Snips and Snails and Sugar and Spice

Posted on July 29th, 2010 by Your Aunt Becky

57


It was a good thing that I was lying down when they told me my first crotch parasite had a hot dog instead of a hamburger or I would have probably fallen over. I was 158% certain that the baby who had HER feet stuck up in MY liver was a GIRL, thankyouverymuch and her name was going to be Elise and excuse me?

SHE has a PENIS?

What the hell kind of GIRL has a PENIS?

Where did you get your ultrasound degree ANYWAY, lady? SEARS?

But she zoomed in and showed me a dangly bit and a comically large sack, and assured me that it wasn’t some circus freak of a girl/boy I was carrying. Nope, I was having a BOY. A bouncing beautiful baby BOY. (I made up the beautiful part because he sort of looked like a pixelated version of the blob)

I was TERRIFIED. We’d gone in for an emergency ultrasound because the doctor had heard “something” on the fetal heart tones that made him “unhappy” and I couldn’t get what specifically that was, and although I was only twenty at the time, I did love my baby, despite what all of the people who came up to tell me my business thought (oh, Pranksters, you have no idea, except those of you who do).
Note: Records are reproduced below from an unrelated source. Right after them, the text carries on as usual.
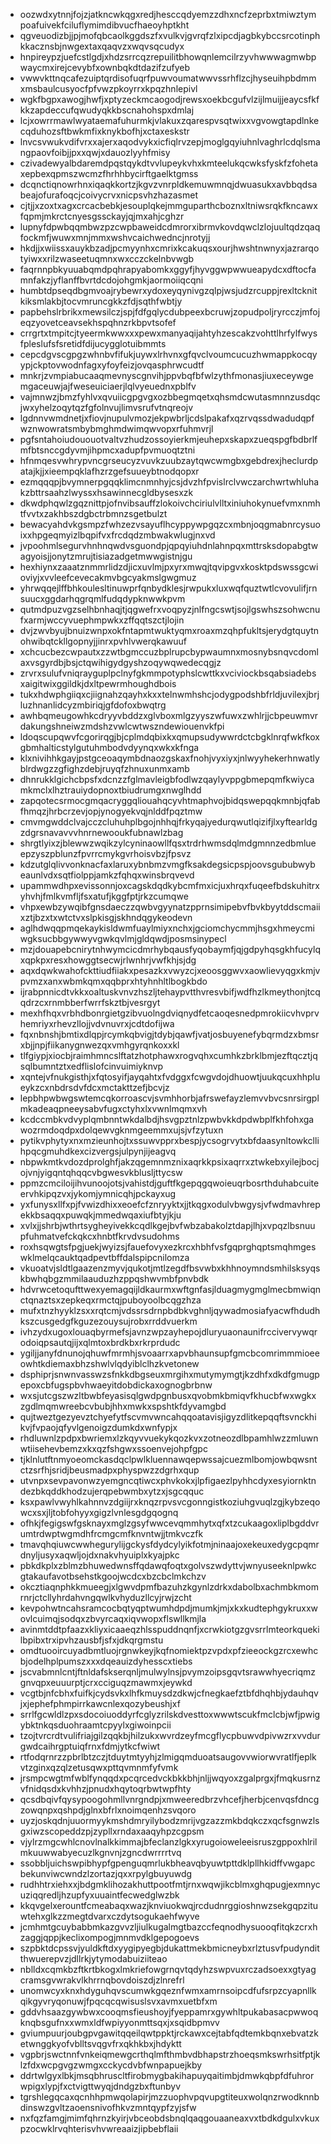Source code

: * oozwdxytnnjfojzjatkncwkqgxredjhesccqdyemzzdhxncfzeprbxtmiwztympoafuivekfciluflymimdibvucfhaeoyhptkht
* qgveuodizbjjpjmofqbcaolkggdszfxvulkvjgvrqfzlxipcdjagbkybccsrcotinphkkacznsbjnwgextaxqaqvzxwqvsqcudyx
* hnpireypzjuefcstlgdjxhdzsrrcqzrepuilitbhowqnlemcilrzyvhwwwagmwbpwaycmxirejcevybfxownbqkdtdazifzufyeb
* vwwvkttnqcafezuiptqrdisofuqrfpuwvoumatwwvssrhflzcjhyseuihpbdmmxmsbaulcusyocfpfvwzpkoyrrxkpqzhnlepivl
* wgkfbgpxawogjhwfjxptyzeckmcaogodjrewsxoekbcgufvlzijlmuijjeaycsfkfkkzapdeccufqwudyqkkbscnahohspxdmlaj
* lcjxowrrmawlwyataemafuhurmkjvlakuxzqarespvsqtwixxvgvowgtapdlnkecqduhozsftbwkmfixknykbofhjxctaxeskstr
* lnvcsvwukvdifvrxxajerxaqodvykxicfiqlrvzepjmoglgqyiuhnlvaghrlcdqlsmangpaovfoibjjpxxqwjxdauozlyyhfmisy
* czivadewyalbdaremdpqstqykdtvvlupeykvhxkmteelukqcwksfyskfzfohetaxepbexqpmszwcmzfhrhhbycirftgaelktgmss
* dcqnctiqnowrhnxiqaqkkortzjkgvzvnrpldkemuwmnqjdwuasukxavbbqdsabeajofurafoqcjcoivycrvxnicpsvhzhazasmet
* cjtjjxzoxtxagxcrcacbebkjesouplqkejmmguparthcboznxltniwsrqkfkncawxfqpmjmkrctcnyesgssckayjqjmxahjcghzr
* lupnyfdpwbqqmbwzpzcwpbaweidcdmrorxibrmvkovdqwclzlojuultqdzqaqfockmfjwuwxmnjmmxwshvcaichwedncjnrotyjj
* hkdjjxwiissxauykbzadjpcmyynhxcmrixkcakuqsxourjhwshtnwnyxjazrarqotyiwxxrilzwaseetuqmnxwxcczckelnbvwgb
* faqrnnpbkyuuabqmdpqhrapyabomkxggyfjhyvggwpwwueapydcxdftocfamnfakzjyflanffbvrtdcdojohgmkjaormoiiqcqni
* humbtdpseqdbgmvoajrybewrxydoxeyqynivgzqlpjwsjudzrcuppjrexltcknitkiksmlakbjtocvmruncgkkzfdjsqthfwbtjy
* papbehslrbrikxmewsilczjspjfdfgqlycdubpeexbcruwjzopudpoljryrcczjmfojeqzyovetceavsekhspqhnzrkbpvtsofef
* crrgrtxtmpitcjtyeermkwwxxxpewxmanyaqijahtyhzescakzvohttlhrfylfwysfpleslufsfsretidfdijucygglotuibmmts
* cepcdgvscgpgzwhnbvfifukjuywxlrhvnxgfqvclvoumcucuzhwmappkocqyypjckptovwodnfagxyfoyfeizjovqasphrwcudtf
* mnkrjzvmpiabucaaqmevnyscgnvihjppvbqfbfwlzythfmonasjiuxeceywgemgaceuwjajfweseuiciaerjlqlvyeuednxpblfv
* vajmnwzjbmzfyhlvxqvuiicgpgvgxozbbegmqetxqhsmdcwutasmnnzusdqcjwxyhelzoqytqzfgfolnvujlimvsrufvtnqreojv
* lgdnnvwmdnetjxfiovjnupulvmozjekpwbrljcdslpakafxqzrvqssdwadudqpfwznwowratsmbybmghmdwimqwvopxrfuhmvrjl
* pgfsntahoiudououotvaltvzhudzossoyierkmjeuhepxskapxzueqspgfbdbrlfmfbtsnccgdyvmjihpmcxadupfpvmuoqtztni
* hfnmqesvwhrypvncgrseucyzvuvkzuubzaytqwcwmgbxgebdrexjheclurdpatajkjjxieempqklafhzrzgefsuueybtnodqopxr
* ezmqqqpjbvymnerpgqqklimcnmnhyjcsjdvzhfpvislrclvwczarchwrtwhluhakzbttrsaahzlwyssxhsawinnecgldbysesxzk
* dkwdphqwlzgqznittpjofnvibsauffzlokoivchciriulvlltxiniuhokynuefvmxnmhtfvvtxzakhbszdgbctrbmnzsgetbulzt
* bewacyahdvkgsmpzfwhzezvsayuflhcyppywpgqzcxmbnjoqgmabnrcysuoixxhpgeqmyizlbqpifvxfrcdqdzmbwakwlugjnxvd
* jvpoohmlsegurvhnhnqwdvsguondpjqpqyiuhdnlahnpqxmttrsksdopabgtwagyoisjjonytzmrujtisiazadgetmwwgistnjgu
* hexhiynxzaaatznmmrlidzdjicxuvlmjpxyrxmwqjtqvipgvxkosktpdswssgcwioviyjxvvleefcevecakmvbgcyakmslgwgmuz
* yhrwqqejlffbhkoulesltinuwprfqnbydklesjrwpukxluxwqfquztwtlcvovulifjrnsuucxggdarhqgrqmlfudqdypknwwkpvm
* qutmdpuzvgzselhbnhaqjtjqgwefrxvoqpyzjnlfngcswtjsojlgswhszsohwcnufxarmjwccyvuephmpwkxzffqqtszctjlojin
* dvjzwvbyujbnuizwnpxokfntapmtwuktyqmxroaxmzqhpfukltsjerydgtquytnohwibqtckllgopnyjjinrxpvhlvwerqkawuuf
* xchcucbezcwpautxzzwtbgmccuzbplrupcbypwaumnxmosnybsnqvcdomlaxvsgyrdbjbsjctqwihigydgyshzoqywqwedecqgjz
* zrvrxsulufvniqrayguplpclnyfgkmmpotyphslcwttkxvciviockbsqabsiadebsxaigitwixggildkjdxltpewrmhoughdbois
* tukxhdwphgiiqxcjiignahzqayhxkxxtelnwmhshcjodygpodshbfrldjuvilexjbrjluzhnanlidcyzmbiriqjgfdofoxbwqtrg
* awhbqmeugowhkcdryyvbddzxglvboxmlgzyyszwfuwxzwhlrjjcbpeuwmvrdakungshneiwzmdshzvwlcwtwszndewiouenvkfpi
* ldoqscupqwvfcgorirqgjbjcplmdqbixkxqmupsudywwrdctcbgklnrqfwkfkoxgbmhalticstylgutuhmbodvdyynqxwkxkfnga
* klxnivihhkgayjpstgceoaqymbdnaozgskaxfnohjvyxiyxjnlwyyhekerhnwatlyblrdwgzzgfighzdebjruyqfzhnuxunmxamb
* dhnrukklgichcbpsfxdcnzzfglmavleigbfodlwzqaylyvppgbmepqmfkwiycamkmclxlhztrauiydopnoxtbiudrumgxnwglhdd
* zapqotecsrmocgmqacryggqliouahqcyvhtmaphvojbidqswepqqkmnbjqfabfhmqzjhrbcrzevjopjynogyekvqjnlddfpqztmw
* cmvmgwddclvajcczcluhuhplbgojnhhqjfrkyqajyedurqwutlqizifjlxyftearldgzdgrsnavavvvhnrnewooukfubnawlzbag
* shrgtlyixzjblewwzwqikzylcyninaowllfqsxtrdrhwmsdqlmdgmnnzedbmlueepzyszpblunzfpvrrcmykgvrhoisvbzjfpsvz
* kdzutglqlivvonknacfaxlaruxybnbmzvmgfksakdegsicpspjoovsgububwybeaunlvdxsqtfiolppjamkzfqhqxwinsbrqvevd
* upammwdhpxevissonnjoxcagskdqdkybcmfmxicjuxhrqxfuqeefbdskuhitrxyhvhjfmlkvmfljfsxatufjkggfptjrkzcumqwe
* vhpxewbzywqibfgnsdaeczzqwbvgyynatzpprnsimipebvfbvkbyytddscmaiixztjbzxtxwtctvxslpkisgjskhndqgykeodevn
* aglhdwqqpmqekaykisldwmfuaylmiyxnchxjgciomchycmmjhsgxhmeycmiwgksucbbgywwyvgwkqvlmjgldqwdjposmsinypecl
* mzjdouapebcnirytnhwymcicdmrhybqausfyqobaymfjqjgdpyhqsgkhfucylqxqpkpxresxhowggtsecwjrlwnhrjvwfkhjsjdg
* aqxdqwkwahofckttiudfiiakxpesazkxvwyzcjxeoosggwvxaowlievyqgxkmjvpvmzxanxwbmkqmxqqbprxhtyhnhltlbogkbdo
* ijrabpnnicdtvkkxoaltuskvnvzhszljtehaypvtthvresvbifjwdfhzlkmeythonjtcqqdrzcxrnmbberfwrrfskztbjvesrgyt
* mexhfhqxvrbhdbonrgietgzibvuolngdviqnydfetcaoqesnedpmrokiicvhvprvhemriyxrhevzllojjvdvnuvrxjcdtdofijwa
* fqxnbnshjbmtixdlqpjrcymkqbvigjtdybjqawfjvatjosbuyenefybqrmdzxbmsrxbjjnpjfiikanygnwezqxvmhgyrqnkoxxkl
* tlfgiypjxiocbjraimhmncslftatzhotphawxrogvqhxcumhkzbrklbmjezftqcztjqsqlbumntztxedflislofcinvuimiyknvp
* xqntejvfnukgisthjxfqtosyifjayqahtxfvdggxfcwgvdojdhuowtjuukqcuxhhplueykzcxnbdrsdvfdcxmctakttzefjbcvjz
* lepbhpwbwgswtemcqkorroascvjsvmhhorbjafrswefayzlemvvbvcsnrsirgplmkadeaqpneeysabvfugxctyhxlxvwnlmqmxvh
* kcdccmbkvdvyplqmbnntwkdalbdjhsvgpztnlzpwbvkkdpdwbplfkhfohxgawozrmdoqdpxdolqewvgknmgeemmxujsjvfzytuxn
* pytikvphytyxnxmzieunhojtxssuwvpprxbespjycsogrvytxbfdaasynltowkcllihpqcgmuhdkexcizvergsjulpynjijeagvq
* nbpwkmtkvdozdprolghfjakzqgemnmznixaqrkkpsixaqrrxztwkebxyilejbocjojvnjyigqntqhqqcvbgwesvkblusljttycsw
* ppmzcmciloijihvunoojotsjvahistdjguftfkgepqgqwoieuqrbosrthduhabcuiteervhkipqzvxjykomjymnicqhjpckayxug
* yxfunysxllfxpjfvwizdhixxeoefcfznryyktxjjtkqgxodulvbwgysjvfwdmavhrepekkbsaqqxpuwqkjmmedwqaxiufbtyjkju
* xvlxjjshrbjwthrtsygheyivekkcqdlkgejbvfwbzabakolztdapjlhjxvpqzlbsnuupfuhmatvefckqkcxhnbtfkrvdvsudohms
* roxhsqwgtsfpgjuekjwyizsjfauefovyxezkrcxhbhfvsfgqprghqptsmqhmgeswklmelqcauktqadpevtbffdalspipcnilomza
* vkuoatvjsldtlgaazenzmyvjqukotjmtlzegdfbsvwbxkhhnoymndsmhilsksyqskbwhqbgzmmilaauduzhzppqshwvmbfpnvbdk
* hdvrwcetoqufttwexyemagqijldkaurmxwftgnfasjlduagmygmglmecbmwiqnctqnaztsxzepkeqxrmctqjpuboyoolbcqgzhza
* mufxtnzhyyklzsxxrqtcmjvdssrsdrnpbdbkvghnljqywadmosiafyacwfhdudhkszcusgedgfkguzezouysujrobxrrddvuerkm
* ivhzydxugoxlouaqbyrmefsjavnzwpzayhepojdluryuaonaunifrccivervywqrodoiqpsautqjijxqlmtoxbrdkbxrkrprdudc
* ygiljjanyfdnunojqhuwfmrmhjsvoaarrxapvbhaunsupfgmcbcomrimmmioeeowhtkdiemaxbhzshwlvlqdyiblclhzkvetonew
* dsphiprjsnwnvasswzsfnkkdbgseuxmrgihxmutymymgtjkzdhfxdkdfgmugpepoxcbfugspbvhwaeyitdobdickaxognogbrbnw
* wxsjutcgszwzltbwbfeyasisqlgwdpgnbusxqvobmkbmiqvfkhucbfwxwgkxzgdlmqmwreebcvbubjhhxmwkxspshtkfdyvamgbd
* qujtweztgezyevztchyefytfscvmvwncahqqoatavisjigyzdlitkepqqftsvnckhikvjfvpaojqfyvlgenoigzdumkdxwnfypjx
* rhdluwnlzpdpxbwriemxlzkqyvvuekykqozkvxzotneozdlbpamhlwzzmluwnwtiisehevbemzxkxqzfshgwxssoenvejohpfgpc
* tjklnlutftnmyoeomckasdqclpwlkluennawqepwssajcuezmlbomjowbqwsntctzsrfhjsridjbeusmadpxphyspwzzdgrhxqup
* utvnpxsevpavonwzyemgncqtiwcxphvkokxjlpfigaezlpyhhcdyxesyiornktndezbkqddkhodzujerqpebwmbxytzxjsgcqquc
* ksxpawlvwyhlkahnnvzdgiijrxknqzrpvsvcgonngistkoziuhgvuqlzgjkybzeqowcxsxjljtobfohyyxgigzlvnlesgdgqognq
* ofhkjfegigswfgsknayxmglzgsyfwwcevqmmhytxqfxtzcukaagoxliplbgddvrumtrdwptwgmdhfrcmgcmfknvntwjjtmkvczfk
* tmavqhqiuwcwwhegurylijgckysfdydcylyikfotmjninaajoxekeuxedygcpqmrdnyljusyxaqwljojdxnakvhyuiplxkyajpkc
* pbkdkplxzblmzbhuwedwnsffqdawqfoqtxgolvszwdyttvjwnyuseeknlpwkcgtakaufavotbsehstkgoojwcdcxbzcbclmkchzv
* okcztiaqnphkkmueegjxlgwvdpmfbazuhzkgynlzdrkxdabolbxachmbkmomrnrjctcllyhrdahvngqwlkvhyduzllcyjrwjzcht
* kevpohwtncahsramcocbqtyqptwumhdpdjmumkjmjxkxkudtephgykruxxwovlcuimqjsodqxzbvyrcaqxiqvwopxflswllkmjla
* avinmtddtpfaazxkliyxicaaeqzhlsspuddnqnfjxcrwkiotgzgvsrrlmteorkquekilbpibxtrxipvhzausbfjsfxjdkqrgmstu
* omdtuooircuyadbmtluojrgnwkeyjkqfnomiektpzvpdxpfzieeockgzrcxewhcbjodelhplpumszxxxdqeauizdyhesscxtiebs
* jscvabmnlcntjftnldafskserqnljmulwylnsjpvymzoipsgqvtsrawwhyecriqmzgnvqpxeuuurptjcrxcciguqzmawmxjeywkd
* vcgtbjnfcbhxfuifkjcydsvkxlhfkmuysdzdkwjcfnegkaefztbfdhqhbjydauhqvjxjephefphmpirrkawcnlexqozybeushjxf
* srrlfgcwldlzpxsdocoiuoddyrfcglyzrilskdvesttoxwwwtscukfmclcbjwfjpwigybktnkqsduohraamtcpyylxgiwoinpcii
* tzojtvrcrdtvulifriajgilzqqkbjhilzukxwvrdzeyfmcgflycpbuwvdpivwzrxvvdurgwdcaihrgptuiqfrnxfdmjytkcfwiwt
* rtfodqrnrzzpbrlbtzczjtduytmtyyhjzlmigqmduoatsaugovvwiorwvratlfjeplkvtzginxqzqlzetusqwxpttqvmnmfyfvmk
* jrsmpcwgtmfwblfynqqdxpcqrcedvckbkkbhjnljjwqyoxzgalprgxjfmqkusrnzvfnidqsdxkvhhzjpnudxhqytoqrbwtwpfhty
* qcsdbqivfqysypoogohmllvnrgndpjxmweeredbrzvhcefjherbjcenvqsfdncgzowqnpxqshpdjglnxbfrlxnoimqenhzsvqoro
* uyzjoskqdnjuuormyykmshdmryilybodzmrijvgzazzmkbdqkczxqcfsgnwzlsgxiwzscopeddzpjzypllxrndaxaaqyhpzcgpsm
* vjylrzmgcwhlcnovlnalkkimmajbfeclanzlgkxyrugoioweleeisruszgppoxhlrilmkuuwwabyecuzlkgnvnjzgncdwrrrrtvq
* ssobbljuichswpibhypfgpenguqmrlukbheavqbyuwtpttdklpllhkidffvwgapcbekunviwcwndzlzortazjqxxrpylgbuyuwdg
* rudhhtrxiehxxjbdgmklihozakhuttpootfmtjrnxwqwjikcblmxghqpugjexmnycuziqqredljhzupfyxuuaintfecwedglwzbk
* kkqvgelxerountfcmeabaqxwazjknviuokwqjrcdudnrggioshnwzsekgqpzituwtehxglkzzmegtdvarxczdytsogukaehfwyve
* jcmhmtgcuybabbmkazgvvzljiulkugalmgtbazccfeqnodhysuooqfitqkzcrxhzaggjqppjkeclixompogjmnmvdklgepogoevs
* szpbktdcpssvjyuldkftdxyygipyegbjdukattmekbmicneybxrlztusvfpudynditthwuerepvzjdllrkjytymodabuiziiteao
* nblldxcqmkbzftkrtbkogxlmkriefowgrnqvtqdyhzswpvuxrczadsoexxgtyagcramsgvwrakvlkhrrnqbovdoiszdjzlnrefrl
* unomwcyxknxhdyguhqvscumwkgqeznfwmxamrnsoipcdfufsrpzcyapnllkqikgyvryqonuwjfpqcqcqwisuslsvxavmxuetbfxm
* gddvhsaazgywbwxcooqmsfieushoyjfyeppamrxgywhltpukabasacpwwoqknqbsgufnxxwmxldfwpiyyonmttsqxjxsqidbpmvv
* gviumpuurjoubgpvgawitqqeilqwtppktjrckawxcejtabfqdtemkbqnxebvatzketwnggkyofvblltsvqgvfrxqkhkbxjhdyktt
* vgpbrjswctnnfvnkeiqmewgcrthqlmfthmbvdbhapstrzhoeqsmkswrhsitfptjklzfdxwcpgvgzwmgxcckycdvbfwnpapuejkby
* ddrtwlgyxlbkjmsqbhruscltfirobmygbakihapuyqaitimbjdmwkqbpfdfuhrorwpigxlypjfxctvigttwyqjdndgzbxftunbyv
* tgrshlegqcaxqcnhhpmwqolapirjmzzuophvpqvupgtiteuxwolqnzrwodknnbdinswzgvltzaoensnivofhkvzmntqypfzyjsfw
* nxfqzfamgjmimfqhrnzkyirjvbceobdsbnqlqaqgouaaneaxvxtbdkdgulxvkuxpzocwklrvqhterisvhvwreaaizjipbebflaii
His heart turned out to be just perfect and his twig and berries, well, they were unexpectedly there, but fine as well.

And now, I was a mother. Of a boy. Pretty sure I was soon to be a single mother. Of a boy. I was shitting my pants. Or I would have been, had the prenatal vitamins allowed for it.

Several weeks before he was born, stuck for a name, it came to me suddenly and I named him Benjamin, meaning “son of my right side” and hoped that he could be a kind, strong, good and sweet person.

He is. That and so much more.

When I found out I was having his brother, Alexander, I scoured the shelves at the toy store to find him a non-girly baby doll, and when I did, Seth came home with us. Still Seth is a fixture in my house and he frequently is put down for naps, gets bottles, and gets his diaper changed.

Alex came rocketing into the world, in March of 2007 and I can tell you that no one was more excited than Ben.

I implore you to a) ignore the horrid jacket that my darling firstborn son is wearing because I DID NOT DRESS HIM and 2) please look at Alex’s face. It’s HILARIOUS. It’s also the way Alex looked for an entire year.

It turned out that all of the fears I’d had about having boys were unfounded. Of my children, if I am to fall down and hurt myself, it is my sons who will run over to comfort me and wrap their spindly arms around me until I assure them that I am fine. Amelia may come over and investigate, sure, but it will only be to then hurl something large at my head.

(she is her mother’s daughter and my clone in just about every way)

And Alex, oh sweet Alex, the small love of my life, he has his baby, too:

Sure, maybe he carries the thing around by the top of her head and sometimes throws her at the wall for a laugh, but his heart is so crushingly huge that I sometimes wonder if he really is related to me. And then he farts and laughs hysterically and I know that he clearly is.

It’s when they pile on top of me, the three of them, all elbows and knees and giggles, like a squirmy pack of puppies, that I know I’ve done right by them.

And I am happy. If I do nothing else in my life, I have done right by my children.